# [To-do item]
Beneath this task are records; print exactly the stretch of them from the line with "встроенную операционную систему" through the line with "с использованием оперативной", both ends included.

# [Material supplied]
╔══

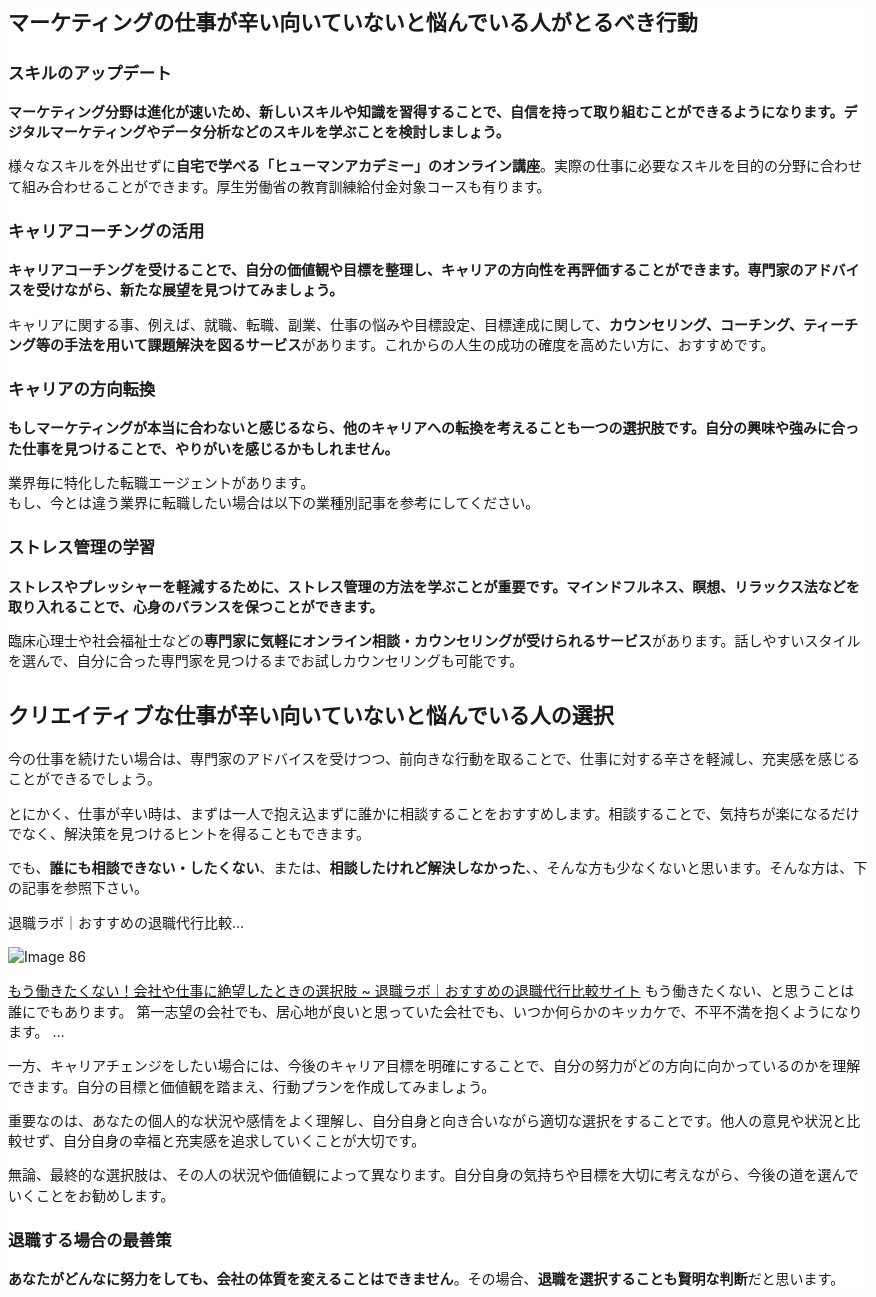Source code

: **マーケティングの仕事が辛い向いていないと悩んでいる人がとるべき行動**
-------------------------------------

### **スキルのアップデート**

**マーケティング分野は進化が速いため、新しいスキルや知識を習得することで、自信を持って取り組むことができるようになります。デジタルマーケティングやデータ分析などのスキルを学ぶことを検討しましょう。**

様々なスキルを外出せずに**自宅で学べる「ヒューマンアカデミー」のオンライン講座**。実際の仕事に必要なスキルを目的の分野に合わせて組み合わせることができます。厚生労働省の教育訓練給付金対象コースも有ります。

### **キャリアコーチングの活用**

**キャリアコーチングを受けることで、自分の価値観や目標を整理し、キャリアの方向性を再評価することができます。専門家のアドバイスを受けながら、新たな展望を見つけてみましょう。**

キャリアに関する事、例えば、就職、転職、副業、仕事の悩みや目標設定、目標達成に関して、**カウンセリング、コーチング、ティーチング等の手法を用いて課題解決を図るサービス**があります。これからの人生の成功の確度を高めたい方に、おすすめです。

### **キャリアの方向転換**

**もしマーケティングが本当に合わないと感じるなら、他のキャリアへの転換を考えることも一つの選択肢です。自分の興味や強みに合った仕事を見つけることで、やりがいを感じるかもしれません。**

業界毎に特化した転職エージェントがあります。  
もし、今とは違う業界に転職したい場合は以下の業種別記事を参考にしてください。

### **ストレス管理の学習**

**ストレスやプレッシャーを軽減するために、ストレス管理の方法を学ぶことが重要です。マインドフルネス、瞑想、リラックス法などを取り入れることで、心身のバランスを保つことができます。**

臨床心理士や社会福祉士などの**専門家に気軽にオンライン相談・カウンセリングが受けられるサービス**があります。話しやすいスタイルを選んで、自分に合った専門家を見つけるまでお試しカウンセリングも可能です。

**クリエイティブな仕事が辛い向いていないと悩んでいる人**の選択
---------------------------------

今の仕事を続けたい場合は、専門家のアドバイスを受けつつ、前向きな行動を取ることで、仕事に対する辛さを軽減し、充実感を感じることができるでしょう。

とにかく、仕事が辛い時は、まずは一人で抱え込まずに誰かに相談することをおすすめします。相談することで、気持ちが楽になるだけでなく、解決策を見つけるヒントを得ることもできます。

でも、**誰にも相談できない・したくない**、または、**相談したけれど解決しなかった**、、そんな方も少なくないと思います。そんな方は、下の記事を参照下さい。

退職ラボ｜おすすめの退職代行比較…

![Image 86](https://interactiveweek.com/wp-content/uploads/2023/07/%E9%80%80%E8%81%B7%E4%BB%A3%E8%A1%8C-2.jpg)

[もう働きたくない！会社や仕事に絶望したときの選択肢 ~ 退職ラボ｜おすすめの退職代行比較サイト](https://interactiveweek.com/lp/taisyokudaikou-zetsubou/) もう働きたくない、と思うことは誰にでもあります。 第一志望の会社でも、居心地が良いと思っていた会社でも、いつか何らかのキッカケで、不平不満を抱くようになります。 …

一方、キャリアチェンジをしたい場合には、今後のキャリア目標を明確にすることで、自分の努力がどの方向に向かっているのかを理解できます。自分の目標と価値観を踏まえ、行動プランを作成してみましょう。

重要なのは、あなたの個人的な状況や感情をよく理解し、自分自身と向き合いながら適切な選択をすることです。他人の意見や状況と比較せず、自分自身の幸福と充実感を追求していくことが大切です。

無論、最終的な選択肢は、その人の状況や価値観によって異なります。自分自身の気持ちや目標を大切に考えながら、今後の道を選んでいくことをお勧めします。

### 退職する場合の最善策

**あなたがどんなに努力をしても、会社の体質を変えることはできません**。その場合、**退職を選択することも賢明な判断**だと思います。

╚══
╔══

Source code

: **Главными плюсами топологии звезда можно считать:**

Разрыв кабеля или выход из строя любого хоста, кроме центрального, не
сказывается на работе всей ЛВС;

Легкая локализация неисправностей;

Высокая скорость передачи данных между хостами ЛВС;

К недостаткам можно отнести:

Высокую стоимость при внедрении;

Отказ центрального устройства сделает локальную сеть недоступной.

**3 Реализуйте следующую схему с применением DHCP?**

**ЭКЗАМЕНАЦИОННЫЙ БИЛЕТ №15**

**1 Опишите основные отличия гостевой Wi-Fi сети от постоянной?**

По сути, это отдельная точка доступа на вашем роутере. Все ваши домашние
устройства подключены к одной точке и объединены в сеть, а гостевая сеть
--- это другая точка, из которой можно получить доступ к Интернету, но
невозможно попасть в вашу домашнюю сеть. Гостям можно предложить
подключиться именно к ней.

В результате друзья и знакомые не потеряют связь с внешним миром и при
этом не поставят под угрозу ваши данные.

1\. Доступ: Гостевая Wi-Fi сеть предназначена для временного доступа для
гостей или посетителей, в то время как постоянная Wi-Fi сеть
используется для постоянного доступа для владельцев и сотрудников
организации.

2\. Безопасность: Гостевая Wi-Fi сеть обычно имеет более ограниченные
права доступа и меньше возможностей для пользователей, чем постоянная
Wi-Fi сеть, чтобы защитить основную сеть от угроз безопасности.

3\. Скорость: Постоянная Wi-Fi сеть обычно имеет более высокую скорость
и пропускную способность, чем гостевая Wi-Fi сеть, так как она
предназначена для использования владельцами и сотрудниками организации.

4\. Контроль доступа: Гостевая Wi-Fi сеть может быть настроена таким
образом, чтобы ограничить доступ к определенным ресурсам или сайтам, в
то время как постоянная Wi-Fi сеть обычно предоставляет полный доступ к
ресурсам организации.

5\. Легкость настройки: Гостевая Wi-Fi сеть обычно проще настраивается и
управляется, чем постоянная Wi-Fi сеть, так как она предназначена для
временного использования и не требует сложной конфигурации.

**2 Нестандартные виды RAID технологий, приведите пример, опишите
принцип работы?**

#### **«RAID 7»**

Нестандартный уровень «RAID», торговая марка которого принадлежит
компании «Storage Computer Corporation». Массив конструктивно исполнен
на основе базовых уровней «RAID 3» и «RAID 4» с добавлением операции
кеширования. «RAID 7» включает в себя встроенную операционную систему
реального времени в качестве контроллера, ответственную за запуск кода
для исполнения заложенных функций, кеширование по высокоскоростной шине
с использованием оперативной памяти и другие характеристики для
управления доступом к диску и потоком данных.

╚══

# [Task output]
кеширования. «RAID 7» включает в себя встроенную операционную систему
реального времени в качестве контроллера, ответственную за запуск кода
для исполнения заложенных функций, кеширование по высокоскоростной шине
с использованием оперативной памяти и другие характеристики для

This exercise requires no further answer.